Recently, a friend of mine shared the success rate of printed junk mail which lands in your resident mailbox is only 0.1%. It’s an awfully low rate if you ask me. If you sent out 1,000,000 resident junk mail the probability of you sealing a deal is only, 1000. Not to mention the habitat of Sumatran rhinos Honda and Nuffnang are trying hard to help rebuild.
Big horny animals aside (pun intended), this offline junk mail is online widely known as email spam. As countries like US and Australia too have instilled their CAN-SPAM act, Malaysia as usual is frolicking behind and many businesses are wasting their time spamming ‘customers’. While their outgoing number is very much higher than 1,000,000 their closing is less than 0.1%. Reason is simple, the email are ending up in the junk mail.
So how do you stop emails from ending up in the junk mail or be marked as spam by providers like Google, Yahoo! and Live! Mail (Hotmail). It doesn’t take rocket science to know the answer, adhere to the CAN-SPAM act.
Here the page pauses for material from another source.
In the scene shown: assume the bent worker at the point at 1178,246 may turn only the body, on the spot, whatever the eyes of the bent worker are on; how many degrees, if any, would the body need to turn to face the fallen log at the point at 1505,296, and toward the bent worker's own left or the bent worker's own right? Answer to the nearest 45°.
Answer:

The bill permits e-mail marketers to send unsolicited commercial e-mail as long as it contains all of:
- an opt-out mechanism;
- a valid subject line and header (routing) information;
- the legitimate physical address of the mailer; and
The content is exempt if it consists of:
- religious messages;
- content that broadly complies with the marketing mechanisms specified in the law; or
- national security messages.
Source: Wikipedia CAN-SPAM Act of 2003
Besides the information of Wikipedia, it is highly recommended to implement these best practices to your email campaign as well.
- Double opt-in subscription
After entering your Name and Email, you need to activate the subscription in your email. - Non-graphic optimization
If the images aren’t loaded, it should still display the important content of the newsletter. - Test send first
All email readers render an email differently. Kinda like Mozilla Firefox and Internet Explorer. - Visible and easily located Unsubscribe option
Don’t be afraid of this but investigate by finding out why they have opted out. Have a form or poll at the end of the unsubscribe process. - Define the goal you want to achieve
Like a website or business, if you don’t have a goal to aim for then you’re neither here nor there.
Of course, the best thing to continue doing is only send email to recipients who have subscribed to your mailing list. Don’t spam people because you end up tarnishing your reputation in the end.
A grey area I’ve always thought about is subscribing people whom I’ve met but never gotten their approval to send my newsletter. However, the email would have a clear Unsubscribe button for them to do so if they liked. So…
Questions of the day:
- Will this be considered spam?
- Will they think I’m spamming them although I only send them specific articles suitable for them?
[tags]email ethics, email marketing, email spam, junk mail[/tags]
It’s OK to email ppl you’ve met. Just state a clear reason at the top of the newsletter, something along the lines of “You’re receiving this newsletter because…”
Thanks Mike. I can see where you’re coming from.
Do you also do this in your business..? If Yes, how has the response been with your recipients?
as the cost of advertising and promotion getting high and higher every day, bulk mail sending is the cheapest and fastest way to deliver a message to targetted clients. As so called spamming is seriously disturbing people’s peace, then what is the alternative way(s) to achieve objectives without being treated as spammers?